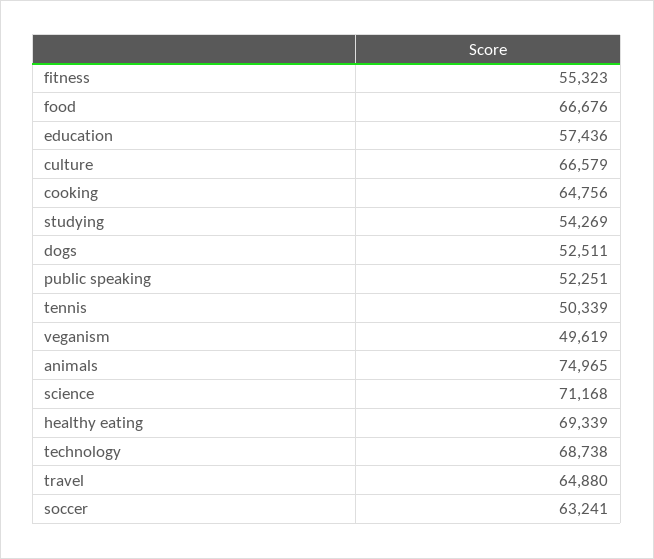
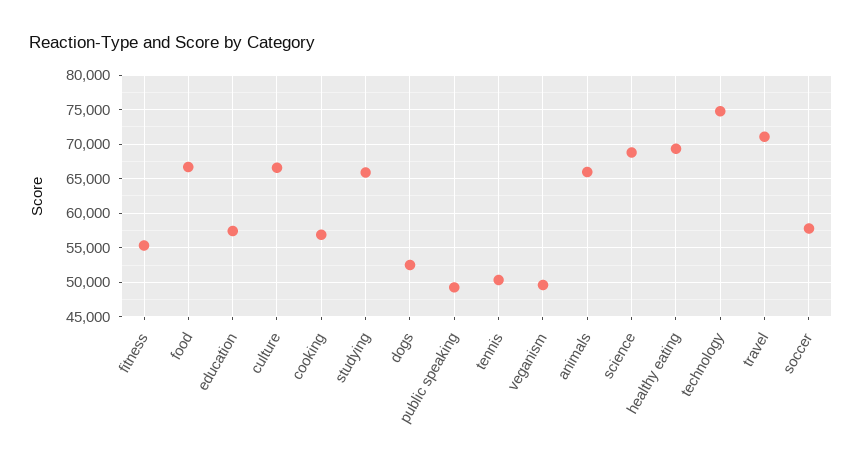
  {
    "fitness": 55323,
    "food": 66676,
    "education": 57436,
    "culture": 66579,
-   "cooking": 64756,
+   "cooking": 57000,
-   "studying": 54269,
+   "studying": 66000,
    "dogs": 52511,
-   "public speaking": 52251,
+   "public speaking": 49000,
    "tennis": 50339,
    "veganism": 49619,
-   "animals": 74965,
+   "animals": 66000,
-   "science": 71168,
+   "science": 69000,
    "healthy eating": 69339,
-   "technology": 68738,
+   "technology": 75000,
-   "travel": 64880,
+   "travel": 71000,
-   "soccer": 63241
+   "soccer": 58000
  }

__TASK DESCRIPTION__. Once more, please print the whole listing exactly, omitting each image.

__OUTPUT FOR THIS EXERCISE__.
  {
    "fitness": 55323,
    "food": 66676,
    "education": 57436,
    "culture": 66579,
-   "cooking": 64756,
+   "cooking": 57000,
-   "studying": 54269,
+   "studying": 66000,
    "dogs": 52511,
-   "public speaking": 52251,
+   "public speaking": 49000,
    "tennis": 50339,
    "veganism": 49619,
-   "animals": 74965,
+   "animals": 66000,
-   "science": 71168,
+   "science": 69000,
    "healthy eating": 69339,
-   "technology": 68738,
+   "technology": 75000,
-   "travel": 64880,
+   "travel": 71000,
-   "soccer": 63241
+   "soccer": 58000
  }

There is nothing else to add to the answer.